__Short task a__
Format the lines of the listing as a numbered list, from the first line of the listing through the line containing "common name: White stonecrop", inclusive, leaving out any blank lines.

--- START Text passage ---

The monoconical antenna comprises: an insulator; a substantially
conical concavity provided in one end face of the insulator; a
radiation electrode formed on the internal surface of the
concavity; a stripped portion obtained by circumferentially
stripping part of the radiation electrode; a low-conductivity
member filled in the concavity to the level at which at least the
stripped portion is buried; and a ground conductor provided in
proximity to and substantially in parallel with the other end face
of the insulator.
[0211] First, the substantially conical concavity is provided in
the one end face of the insulator. The radiation electrode is
formed on the internal surface of the concavity by plating or the
like. Subsequently, part of the radiation electrode is
circumferentially stripped by cutting or the like. Then, the
low-conductivity member is filled to the level at which the
stripped portion is buried. For the low-conductivity member, rubber
or elastomer containing conductor is suitable. A desired
conductivity is obtained with comparative ease by adjusting the
conductor content. Further, the ground conductor is provided in
proximity to and substantially in parallel with the other end face
of the insulator. Needless to add, an electrode may be formed as
ground conductor directly on the other end face of the
insulator.
[0212] As in conventional monoconical antennas, electrical signals
are fed to the gap between the radiation electrode and the ground
conductor. If electrical signals are fed from the back face side of
the ground conductor, the same constitution as conventional
antennas may adopted. That is, a hole is made in the ground
conductor, and the vertex region of the radiation electrode is
extended to the back face side.
[0213] The antenna illustrated in FIG. 20 basically functions as a
monoconical antenna. By the way, no conductor is present on the
upper base of the concavity; however, this does not become a cause
of preventing the proper operation of the monoconical antenna. In
addition, since the low-conductivity member exists between the two
divided radiation electrodes, the electrical effect equivalent to
resistive loading is produced. (FIG. 20 is depicted so that the
concavity is formed on the upper side of the insulator. However,
there are not the conceptions of top and bottom because of the
structure of conical antenna. In this specification, the end face
provided with the concavity is designated as upper base for
convenience in description. However, that does not limit the scope
of the present invention. (The is the same with the
following.))
[0214] FIG. 21 illustrates an example of computation for
demonstrating the electrical effect of the monoconical antenna
according to this embodiment. On the left of the figure is a VSWR
characteristic diagram obtained when the electrode stripped portion
is not formed, and on the right is that obtained when the stripped
portion is formed. (The other conditions are completely identical.)
The conditions for the computation will be briefly described below.

--- END Text passage ---
--- START Task inputs ---

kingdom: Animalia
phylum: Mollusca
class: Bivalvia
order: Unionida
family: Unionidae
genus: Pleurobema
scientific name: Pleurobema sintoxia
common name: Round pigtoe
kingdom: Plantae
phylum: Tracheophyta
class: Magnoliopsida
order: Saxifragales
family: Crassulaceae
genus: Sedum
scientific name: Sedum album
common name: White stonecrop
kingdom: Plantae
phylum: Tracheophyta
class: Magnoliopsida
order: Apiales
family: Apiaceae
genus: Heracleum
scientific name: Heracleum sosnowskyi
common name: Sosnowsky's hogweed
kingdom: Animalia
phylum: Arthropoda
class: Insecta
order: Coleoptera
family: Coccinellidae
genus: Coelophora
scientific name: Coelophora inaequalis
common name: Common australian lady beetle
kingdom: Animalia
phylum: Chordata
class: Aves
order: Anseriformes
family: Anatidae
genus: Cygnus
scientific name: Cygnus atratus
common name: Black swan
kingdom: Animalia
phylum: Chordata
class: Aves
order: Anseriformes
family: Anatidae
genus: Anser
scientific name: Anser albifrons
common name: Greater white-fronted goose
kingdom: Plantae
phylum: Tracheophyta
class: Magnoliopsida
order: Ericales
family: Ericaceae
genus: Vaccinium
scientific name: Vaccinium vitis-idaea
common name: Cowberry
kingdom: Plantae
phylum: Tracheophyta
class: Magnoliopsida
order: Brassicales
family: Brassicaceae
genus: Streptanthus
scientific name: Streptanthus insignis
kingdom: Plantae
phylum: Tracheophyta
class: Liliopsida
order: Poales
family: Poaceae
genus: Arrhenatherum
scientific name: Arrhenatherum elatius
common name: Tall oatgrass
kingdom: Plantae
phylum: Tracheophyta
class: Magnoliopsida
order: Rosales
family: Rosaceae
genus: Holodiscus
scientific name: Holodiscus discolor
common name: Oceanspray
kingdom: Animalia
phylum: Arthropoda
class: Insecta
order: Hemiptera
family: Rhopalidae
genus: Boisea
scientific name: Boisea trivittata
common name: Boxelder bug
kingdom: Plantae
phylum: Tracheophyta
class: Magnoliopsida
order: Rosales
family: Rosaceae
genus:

--- END Task inputs ---

__Short task b__
List every part that the first sentence of the antenna passage says the monoconical antenna comprises.

__Final answer a__
1. kingdom: Animalia
2. phylum: Mollusca
3. class: Bivalvia
4. order: Unionida
5. family: Unionidae
6. genus: Pleurobema
7. scientific name: Pleurobema sintoxia
8. common name: Round pigtoe
9. kingdom: Plantae
10. phylum: Tracheophyta
11. class: Magnoliopsida
12. order: Saxifragales
13. family: Crassulaceae
14. genus: Sedum
15. scientific name: Sedum album
16. common name: White stonecrop

__Final answer b__
- an insulator
- a substantially conical concavity provided in one end face of the insulator
- a radiation electrode formed on the internal surface of the concavity
- a stripped portion obtained by circumferentially stripping part of the radiation electrode
- a low-conductivity member filled in the concavity to the level at which at least the stripped portion is buried
- a ground conductor provided in proximity to and substantially in parallel with the other end face of the insulator